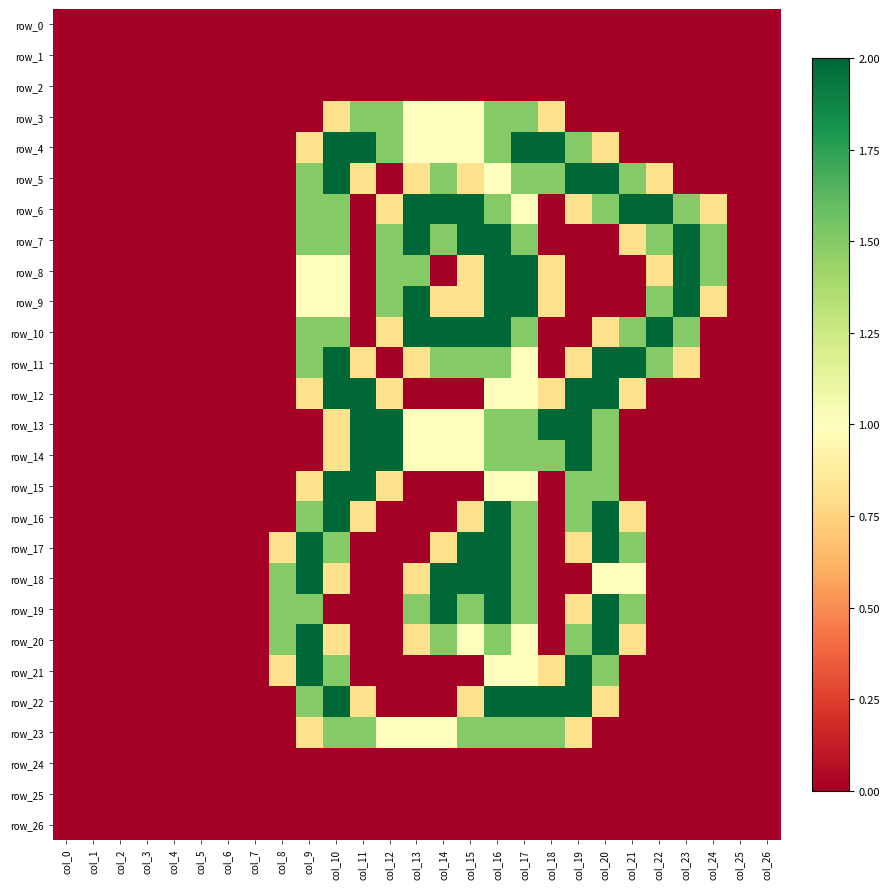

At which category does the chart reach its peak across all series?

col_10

---

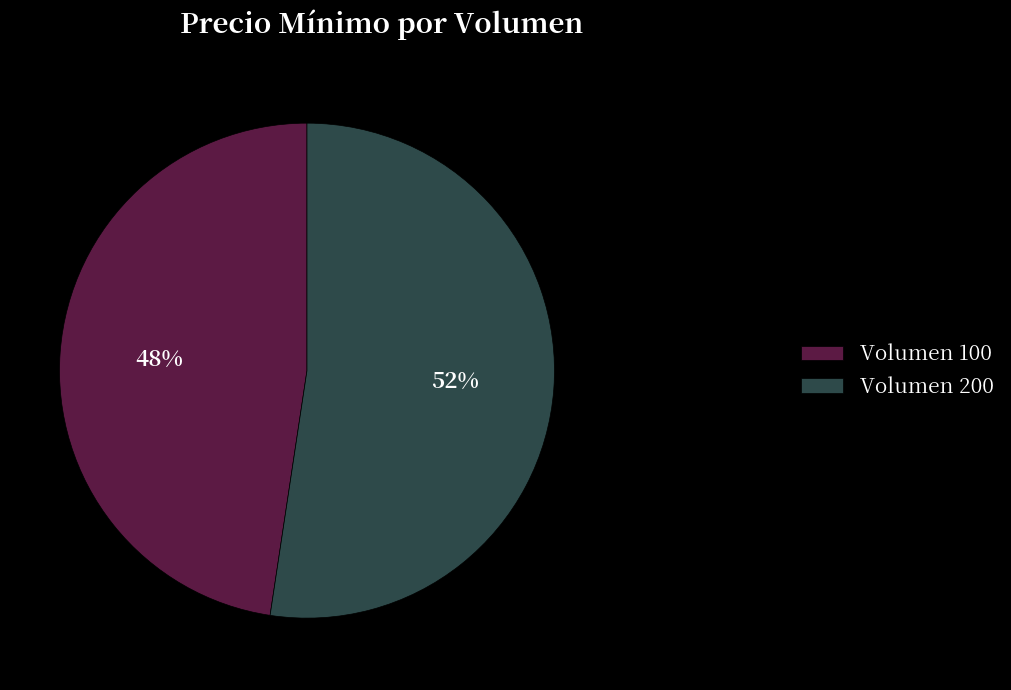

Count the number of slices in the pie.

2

==

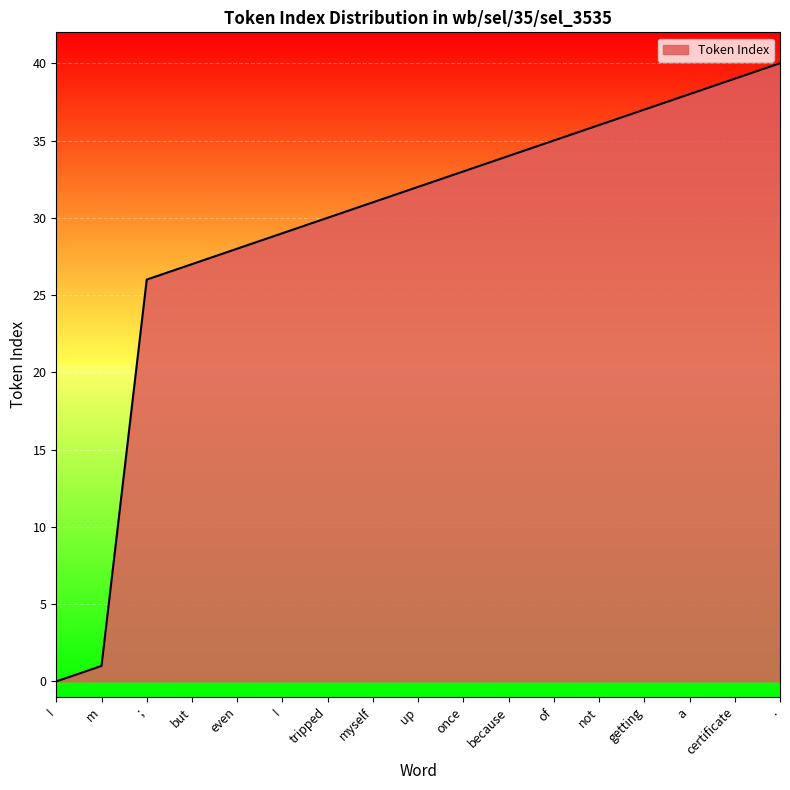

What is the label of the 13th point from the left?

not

**PROBLEM STATEMENT:** Pick out every line of the material above that contains the string "peak", and copy each such line in full. Matching is case-sensitive.

**RESPONSE AREA:**
At which category does the chart reach its peak across all series?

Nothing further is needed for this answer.